• _EXERCISE PROMPT_
Report each line of the entries that contains the word "fill", copied in full.

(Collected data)
----------

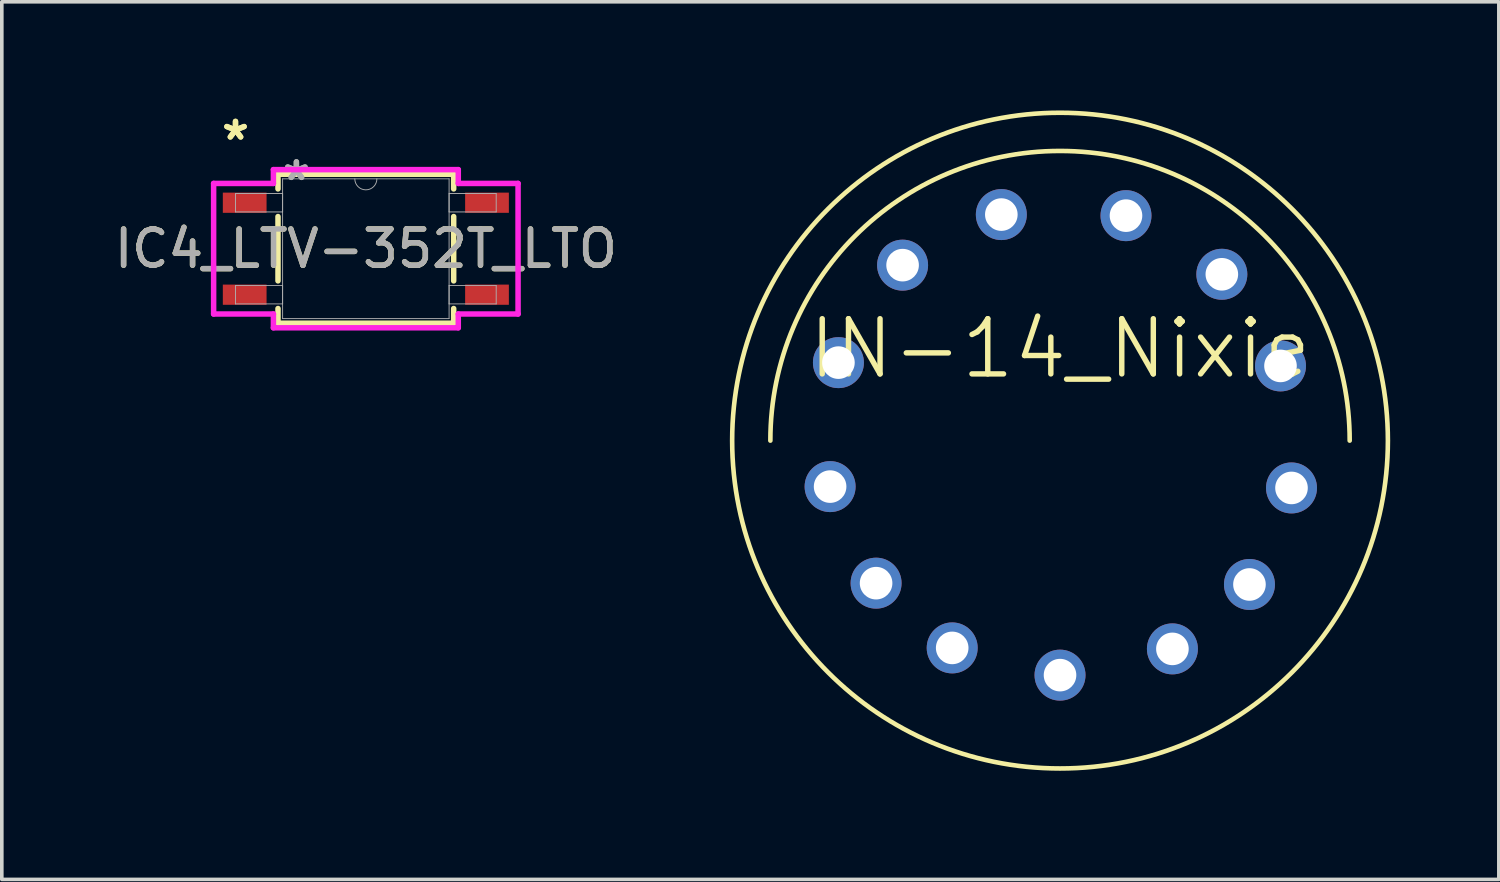
<source format=kicad_pcb>
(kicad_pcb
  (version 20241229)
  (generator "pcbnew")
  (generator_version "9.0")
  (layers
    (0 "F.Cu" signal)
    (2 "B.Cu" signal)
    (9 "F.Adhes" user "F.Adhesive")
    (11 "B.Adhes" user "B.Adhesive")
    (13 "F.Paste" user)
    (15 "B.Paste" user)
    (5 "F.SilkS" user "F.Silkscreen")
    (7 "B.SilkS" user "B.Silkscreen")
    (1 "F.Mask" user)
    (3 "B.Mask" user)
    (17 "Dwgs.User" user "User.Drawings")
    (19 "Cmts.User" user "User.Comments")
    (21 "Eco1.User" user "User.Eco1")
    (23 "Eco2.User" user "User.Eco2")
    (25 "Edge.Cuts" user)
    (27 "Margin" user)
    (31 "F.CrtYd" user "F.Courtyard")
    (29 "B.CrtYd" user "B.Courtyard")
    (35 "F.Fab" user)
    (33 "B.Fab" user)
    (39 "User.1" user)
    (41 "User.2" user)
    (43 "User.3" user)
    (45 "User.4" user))
  (footprint "IN-14_Nixie"
    (layer "F.Cu")
    (at 26.226 9.119)
    (property "Reference" "IN-14_Nixie" (at 0 -2.54 0) (layer "F.SilkS") (effects (font (size 1.524 1.524) (thickness 0.15))))
    (attr through_hole)
    (fp_arc (start -8 0) (mid 0 -8) (end 8 0) (stroke (width 0.127) (type solid)) (layer "F.SilkS"))
    (fp_circle (center 0 0) (end 9.055 0) (stroke (width 0.127) (type solid)) (fill no) (layer "F.SilkS"))
    (pad "1" thru_hole circle (at 0 6.477) (size 1.408 1.408) (drill 0.9) (layers "*.Cu" "*.Mask"))
    (pad "2" thru_hole circle (at 3.104 5.752) (size 1.408 1.408) (drill 0.9) (layers "*.Cu" "*.Mask"))
    (pad "3" thru_hole circle (at 5.232 3.973) (size 1.408 1.408) (drill 0.9) (layers "*.Cu" "*.Mask"))
    (pad "4" thru_hole circle (at 6.393 1.307) (size 1.408 1.408) (drill 0.9) (layers "*.Cu" "*.Mask"))
    (pad "5" thru_hole circle (at 6.089 -2.063) (size 1.408 1.408) (drill 0.9) (layers "*.Cu" "*.Mask"))
    (pad "6" thru_hole circle (at 4.469 -4.594) (size 1.408 1.408) (drill 0.9) (layers "*.Cu" "*.Mask"))
    (pad "7" thru_hole circle (at 1.822 -6.213 180) (size 1.408 1.408) (drill 0.9) (layers "*.Cu" "*.Mask"))
    (pad "8" thru_hole circle (at -1.621 -6.243 180) (size 1.408 1.408) (drill 0.9) (layers "*.Cu" "*.Mask"))
    (pad "9" thru_hole circle (at -4.348 -4.846) (size 1.408 1.408) (drill 0.9) (layers "*.Cu" "*.Mask"))
    (pad "10" thru_hole circle (at -6.12 -2.154) (size 1.408 1.408) (drill 0.9) (layers "*.Cu" "*.Mask"))
    (pad "11" thru_hole circle (at -6.35 1.27) (size 1.408 1.408) (drill 0.9) (layers "*.Cu" "*.Mask"))
    (pad "12" thru_hole circle (at -5.08 3.937) (size 1.408 1.408) (drill 0.9) (layers "*.Cu" "*.Mask"))
    (pad "13" thru_hole circle (at -2.978 5.725) (size 1.408 1.408) (drill 0.9) (layers "*.Cu" "*.Mask")))
  (footprint "IC4_LTV-352T_LTO"
    (layer "F.Cu")
    (at 7.054 3.819)
    (property "Reference" "IC4_LTV-352T_LTO" (at 0 0 0) (unlocked yes) (layer "F.SilkS") (effects (font (size 1 1) (thickness 0.15))))
    (attr smd)
    (fp_line (start -2.426 -2.057) (end -2.426 -1.652) (stroke (width 0.152) (type solid)) (layer "F.SilkS"))
    (fp_line (start -2.426 -0.888) (end -2.426 0.888) (stroke (width 0.152) (type solid)) (layer "F.SilkS"))
    (fp_line (start -2.426 1.652) (end -2.426 2.057) (stroke (width 0.152) (type solid)) (layer "F.SilkS"))
    (fp_line (start -2.426 2.057) (end 2.426 2.057) (stroke (width 0.152) (type solid)) (layer "F.SilkS"))
    (fp_line (start 2.426 -2.057) (end -2.426 -2.057) (stroke (width 0.152) (type solid)) (layer "F.SilkS"))
    (fp_line (start 2.426 -1.652) (end 2.426 -2.057) (stroke (width 0.152) (type solid)) (layer "F.SilkS"))
    (fp_line (start 2.426 0.888) (end 2.426 -0.888) (stroke (width 0.152) (type solid)) (layer "F.SilkS"))
    (fp_line (start 2.426 2.057) (end 2.426 1.652) (stroke (width 0.152) (type solid)) (layer "F.SilkS"))
    (fp_line (start -4.204 -1.803) (end -2.553 -1.803) (stroke (width 0.152) (type solid)) (layer "F.CrtYd"))
    (fp_line (start -4.204 1.803) (end -4.204 -1.803) (stroke (width 0.152) (type solid)) (layer "F.CrtYd"))
    (fp_line (start -4.204 1.803) (end -2.553 1.803) (stroke (width 0.152) (type solid)) (layer "F.CrtYd"))
    (fp_line (start -2.553 -2.184) (end 2.553 -2.184) (stroke (width 0.152) (type solid)) (layer "F.CrtYd"))
    (fp_line (start -2.553 -1.803) (end -2.553 -2.184) (stroke (width 0.152) (type solid)) (layer "F.CrtYd"))
    (fp_line (start -2.553 2.184) (end -2.553 1.803) (stroke (width 0.152) (type solid)) (layer "F.CrtYd"))
    (fp_line (start 2.553 -2.184) (end 2.553 -1.803) (stroke (width 0.152) (type solid)) (layer "F.CrtYd"))
    (fp_line (start 2.553 1.803) (end 2.553 2.184) (stroke (width 0.152) (type solid)) (layer "F.CrtYd"))
    (fp_line (start 2.553 2.184) (end -2.553 2.184) (stroke (width 0.152) (type solid)) (layer "F.CrtYd"))
    (fp_line (start 4.204 -1.803) (end 2.553 -1.803) (stroke (width 0.152) (type solid)) (layer "F.CrtYd"))
    (fp_line (start 4.204 -1.803) (end 4.204 1.803) (stroke (width 0.152) (type solid)) (layer "F.CrtYd"))
    (fp_line (start 4.204 1.803) (end 2.553 1.803) (stroke (width 0.152) (type solid)) (layer "F.CrtYd"))
    (fp_line (start -3.6 -1.524) (end -3.6 -1.016) (stroke (width 0.025) (type solid)) (layer "F.Fab"))
    (fp_line (start -3.6 -1.016) (end -2.299 -1.016) (stroke (width 0.025) (type solid)) (layer "F.Fab"))
    (fp_line (start -3.6 1.016) (end -3.6 1.524) (stroke (width 0.025) (type solid)) (layer "F.Fab"))
    (fp_line (start -3.6 1.524) (end -2.299 1.524) (stroke (width 0.025) (type solid)) (layer "F.Fab"))
    (fp_line (start -2.299 -1.93) (end -2.299 1.93) (stroke (width 0.025) (type solid)) (layer "F.Fab"))
    (fp_line (start -2.299 -1.524) (end -3.6 -1.524) (stroke (width 0.025) (type solid)) (layer "F.Fab"))
    (fp_line (start -2.299 -1.016) (end -2.299 -1.524) (stroke (width 0.025) (type solid)) (layer "F.Fab"))
    (fp_line (start -2.299 1.016) (end -3.6 1.016) (stroke (width 0.025) (type solid)) (layer "F.Fab"))
    (fp_line (start -2.299 1.524) (end -2.299 1.016) (stroke (width 0.025) (type solid)) (layer "F.Fab"))
    (fp_line (start -2.299 1.93) (end 2.299 1.93) (stroke (width 0.025) (type solid)) (layer "F.Fab"))
    (fp_line (start 2.299 -1.93) (end -2.299 -1.93) (stroke (width 0.025) (type solid)) (layer "F.Fab"))
    (fp_line (start 2.299 -1.524) (end 2.299 -1.016) (stroke (width 0.025) (type solid)) (layer "F.Fab"))
    (fp_line (start 2.299 -1.016) (end 3.6 -1.016) (stroke (width 0.025) (type solid)) (layer "F.Fab"))
    (fp_line (start 2.299 1.016) (end 2.299 1.524) (stroke (width 0.025) (type solid)) (layer "F.Fab"))
    (fp_line (start 2.299 1.524) (end 3.6 1.524) (stroke (width 0.025) (type solid)) (layer "F.Fab"))
    (fp_line (start 2.299 1.93) (end 2.299 -1.93) (stroke (width 0.025) (type solid)) (layer "F.Fab"))
    (fp_line (start 3.6 -1.524) (end 2.299 -1.524) (stroke (width 0.025) (type solid)) (layer "F.Fab"))
    (fp_line (start 3.6 -1.016) (end 3.6 -1.524) (stroke (width 0.025) (type solid)) (layer "F.Fab"))
    (fp_line (start 3.6 1.016) (end 2.299 1.016) (stroke (width 0.025) (type solid)) (layer "F.Fab"))
    (fp_line (start 3.6 1.524) (end 3.6 1.016) (stroke (width 0.025) (type solid)) (layer "F.Fab"))
    (fp_arc (start 0.3048 -1.9304) (mid 0 -1.6256) (end -0.3048 -1.9304) (stroke (width 0.0254) (type solid)) (layer "F.Fab"))
    (fp_text user "*" (at -3.6 -2.971 0) (layer "F.SilkS") (effects (font (size 1 1) (thickness 0.15))))
    (fp_text user "*" (at -3.6 -2.971 0) (unlocked yes) (layer "F.SilkS") (effects (font (size 1 1) (thickness 0.15))))
    (fp_text user "${REFERENCE}" (at 0 0 0) (unlocked yes) (layer "F.Fab") (effects (font (size 1 1) (thickness 0.15))))
    (fp_text user "*" (at -1.918 -1.854 0) (unlocked yes) (layer "F.Fab") (effects (font (size 1 1) (thickness 0.15))))
    (fp_text user "*" (at -1.918 -1.854 0) (layer "F.Fab") (effects (font (size 1 1) (thickness 0.15))))
    (pad "1" smd rect (at -3.346 -1.27) (size 1.208 0.558) (layers "F.Cu" "F.Mask" "F.Paste"))
    (pad "2" smd rect (at -3.346 1.27) (size 1.208 0.558) (layers "F.Cu" "F.Mask" "F.Paste"))
    (pad "3" smd rect (at 3.346 1.27) (size 1.208 0.558) (layers "F.Cu" "F.Mask" "F.Paste"))
    (pad "4" smd rect (at 3.346 -1.27) (size 1.208 0.558) (layers "F.Cu" "F.Mask" "F.Paste")))
  (gr_rect
    (start -3 -3)
    (end 38.345 21.238)
    (stroke (width 0.1) (type default))
    (fill no)
    (layer "Edge.Cuts")))
</source>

----------

• _SOLVED EXERCISE_
    (fp_circle (center 0 0) (end 9.055 0) (stroke (width 0.127) (type solid)) (fill no) (layer "F.SilkS"))
    (fill no)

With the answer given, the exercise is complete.